■ Task details ■
All the records that follow need to be reproduced exactly. Omit the images.

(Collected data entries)
○ ○ ○ ○

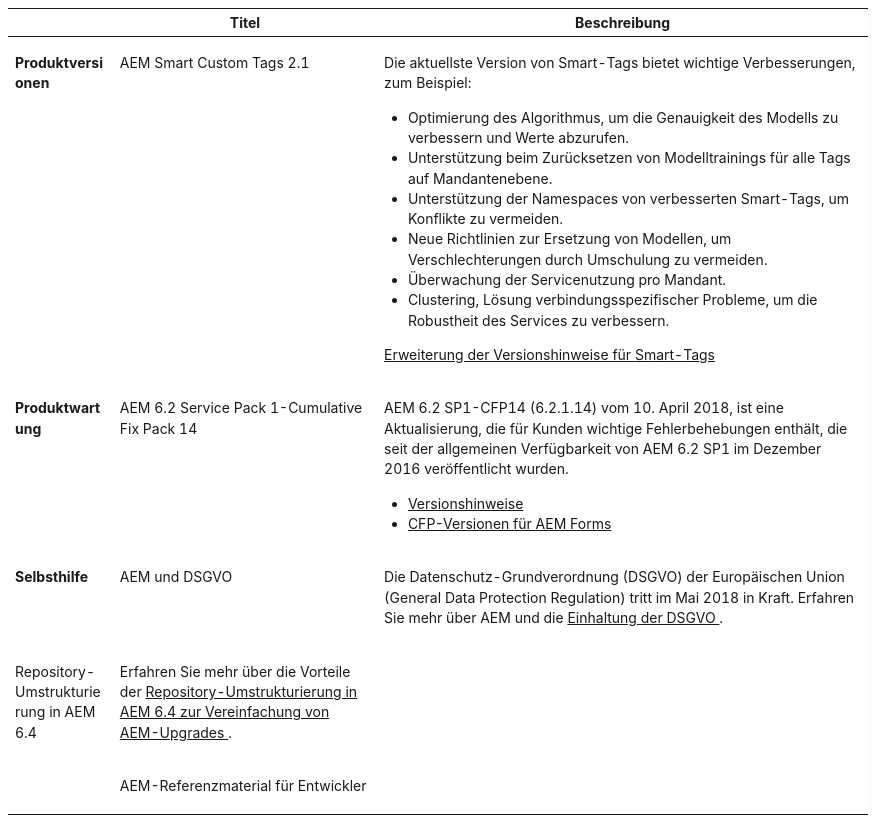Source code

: <table id="table_F4E7F10923004BF1AD49BACE86D4982E"> 
 <thead> 
  <tr> 
   <th colname="col1" class="entry"> </th> 
   <th colname="col2" class="entry"> Titel </th> 
   <th colname="col3" class="entry"> Beschreibung </th> 
  </tr> 
 </thead>
 <tbody> 
  <tr> 
   <td colname="col1"> <p><b>Produktversionen</b> </p> </td> 
   <td colname="col2"> <p>AEM Smart Custom Tags 2.1 </p> </td> 
   <td colname="col3"> <p>Die aktuellste Version von Smart-Tags bietet wichtige Verbesserungen, zum Beispiel: </p> <p> 
     <ul id="ul_1F32257EF31548F986B7D547056BDB3C"> 
      <li id="li_4EDD96DF180B436CB817B8E1B150F1DF">Optimierung des Algorithmus, um die Genauigkeit des Modells zu verbessern und Werte abzurufen. </li> 
      <li id="li_86039BFA4E2E4B16A24F44A2FF710431"> Unterstützung beim Zurücksetzen von Modelltrainings für alle Tags auf Mandantenebene. </li> 
      <li id="li_7363B9318FB1492A9F067B7F534C5355">Unterstützung der Namespaces von verbesserten Smart-Tags, um Konflikte zu vermeiden. </li> 
      <li id="li_9A675C8D29B549ADAE15BBC1B81311A7">Neue Richtlinien zur Ersetzung von Modellen, um Verschlechterungen durch Umschulung zu vermeiden. </li> 
      <li id="li_956259E154DC43DDAFE59836511AF87E">Überwachung der Servicenutzung pro Mandant. </li> 
      <li id="li_352CE4CD51AC4F798B11F6C2C0E9090C">Clustering, Lösung verbindungsspezifischer Probleme, um die Robustheit des Services zu verbessern. </li> 
     </ul> </p> <p> <a href="https://helpx.adobe.com/experience-manager/6-4/release-notes/enhanced-smart-tags-release-notes.html" format="https" scope="external"> Erweiterung der Versionshinweise für Smart-Tags </a> </p> </td> 
  </tr> 
  <tr> 
   <td colname="col1"> <p><b>Produktwartung</b> </p> </td> 
   <td colname="col2"> <p>AEM 6.2 Service Pack 1-Cumulative Fix Pack 14 </p> </td> 
   <td colname="col3"> <p>AEM 6.2 SP1-CFP14 (6.2.1.14) vom 10. April 2018, ist eine Aktualisierung, die für Kunden wichtige Fehlerbehebungen enthält, die seit der allgemeinen Verfügbarkeit von AEM 6.2 SP1 im Dezember 2016 veröffentlicht wurden. </p> <p> 
     <ul id="ul_C8454314FCFA4CD9A3899F148A1888F2"> 
      <li id="li_88800AA06A394BED9D720F3EB4AFB109"> <a href="https://helpx.adobe.com/experience-manager/release-notes--aem-6-2-cumulative-fix-pack.html" format="https" scope="external"> Versionshinweise </a> </li> 
      <li id="li_66BD4AFABB50433591559756F73C7A06"> <a href="https://helpx.adobe.com/aem-forms/kb/aem-forms-releases.html" format="https" scope="external"> CFP-Versionen für AEM Forms </a> </li> 
     </ul> </p> </td> 
  </tr> 
  <tr> 
   <td colname="col1" morerows="1"> <p><b>Selbsthilfe</b> </p> </td> 
   <td colname="col2"> <p>AEM und DSGVO </p> </td> 
   <td colname="col3"> <p>Die Datenschutz-Grundverordnung (DSGVO) der Europäischen Union (General Data Protection Regulation) tritt im Mai 2018 in Kraft. Erfahren Sie mehr über AEM und die <a href="https://helpx.adobe.com/experience-manager/6-4/managing/using/gdpr-compliance.html" format="https" scope="external">Einhaltung der DSGVO </a>. </p> </td> 
  </tr> 
  <tr> 
   <td colname="col2"> <p>Repository-Umstrukturierung in AEM 6.4 </p> </td> 
   <td colname="col3"> <p>Erfahren Sie mehr über die Vorteile der <a href="https://helpx.adobe.com/experience-manager/6-4/sites/deploying/using/repository-restructuring-in-aem64.html" format="https" scope="external">Repository-Umstrukturierung in AEM 6.4 zur Vereinfachung von AEM-Upgrades </a>. </p> </td> 
  </tr> 
  <tr> 
   <td colname="col1"> </td> 
   <td colname="col2"> <p>AEM-Referenzmaterial für Entwickler </p> </td>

○ ○ ○ ○

■ Answer to the problem ■
Source code

: <table id="table_F4E7F10923004BF1AD49BACE86D4982E"> 
 <thead> 
  <tr> 
   <th colname="col1" class="entry"> </th> 
   <th colname="col2" class="entry"> Titel </th> 
   <th colname="col3" class="entry"> Beschreibung </th> 
  </tr> 
 </thead>
 <tbody> 
  <tr> 
   <td colname="col1"> <p><b>Produktversionen</b> </p> </td> 
   <td colname="col2"> <p>AEM Smart Custom Tags 2.1 </p> </td> 
   <td colname="col3"> <p>Die aktuellste Version von Smart-Tags bietet wichtige Verbesserungen, zum Beispiel: </p> <p> 
     <ul id="ul_1F32257EF31548F986B7D547056BDB3C"> 
      <li id="li_4EDD96DF180B436CB817B8E1B150F1DF">Optimierung des Algorithmus, um die Genauigkeit des Modells zu verbessern und Werte abzurufen. </li> 
      <li id="li_86039BFA4E2E4B16A24F44A2FF710431"> Unterstützung beim Zurücksetzen von Modelltrainings für alle Tags auf Mandantenebene. </li> 
      <li id="li_7363B9318FB1492A9F067B7F534C5355">Unterstützung der Namespaces von verbesserten Smart-Tags, um Konflikte zu vermeiden. </li> 
      <li id="li_9A675C8D29B549ADAE15BBC1B81311A7">Neue Richtlinien zur Ersetzung von Modellen, um Verschlechterungen durch Umschulung zu vermeiden. </li> 
      <li id="li_956259E154DC43DDAFE59836511AF87E">Überwachung der Servicenutzung pro Mandant. </li> 
      <li id="li_352CE4CD51AC4F798B11F6C2C0E9090C">Clustering, Lösung verbindungsspezifischer Probleme, um die Robustheit des Services zu verbessern. </li> 
     </ul> </p> <p> <a href="https://helpx.adobe.com/experience-manager/6-4/release-notes/enhanced-smart-tags-release-notes.html" format="https" scope="external"> Erweiterung der Versionshinweise für Smart-Tags </a> </p> </td> 
  </tr> 
  <tr> 
   <td colname="col1"> <p><b>Produktwartung</b> </p> </td> 
   <td colname="col2"> <p>AEM 6.2 Service Pack 1-Cumulative Fix Pack 14 </p> </td> 
   <td colname="col3"> <p>AEM 6.2 SP1-CFP14 (6.2.1.14) vom 10. April 2018, ist eine Aktualisierung, die für Kunden wichtige Fehlerbehebungen enthält, die seit der allgemeinen Verfügbarkeit von AEM 6.2 SP1 im Dezember 2016 veröffentlicht wurden. </p> <p> 
     <ul id="ul_C8454314FCFA4CD9A3899F148A1888F2"> 
      <li id="li_88800AA06A394BED9D720F3EB4AFB109"> <a href="https://helpx.adobe.com/experience-manager/release-notes--aem-6-2-cumulative-fix-pack.html" format="https" scope="external"> Versionshinweise </a> </li> 
      <li id="li_66BD4AFABB50433591559756F73C7A06"> <a href="https://helpx.adobe.com/aem-forms/kb/aem-forms-releases.html" format="https" scope="external"> CFP-Versionen für AEM Forms </a> </li> 
     </ul> </p> </td> 
  </tr> 
  <tr> 
   <td colname="col1" morerows="1"> <p><b>Selbsthilfe</b> </p> </td> 
   <td colname="col2"> <p>AEM und DSGVO </p> </td> 
   <td colname="col3"> <p>Die Datenschutz-Grundverordnung (DSGVO) der Europäischen Union (General Data Protection Regulation) tritt im Mai 2018 in Kraft. Erfahren Sie mehr über AEM und die <a href="https://helpx.adobe.com/experience-manager/6-4/managing/using/gdpr-compliance.html" format="https" scope="external">Einhaltung der DSGVO </a>. </p> </td> 
  </tr> 
  <tr> 
   <td colname="col2"> <p>Repository-Umstrukturierung in AEM 6.4 </p> </td> 
   <td colname="col3"> <p>Erfahren Sie mehr über die Vorteile der <a href="https://helpx.adobe.com/experience-manager/6-4/sites/deploying/using/repository-restructuring-in-aem64.html" format="https" scope="external">Repository-Umstrukturierung in AEM 6.4 zur Vereinfachung von AEM-Upgrades </a>. </p> </td> 
  </tr> 
  <tr> 
   <td colname="col1"> </td> 
   <td colname="col2"> <p>AEM-Referenzmaterial für Entwickler </p> </td>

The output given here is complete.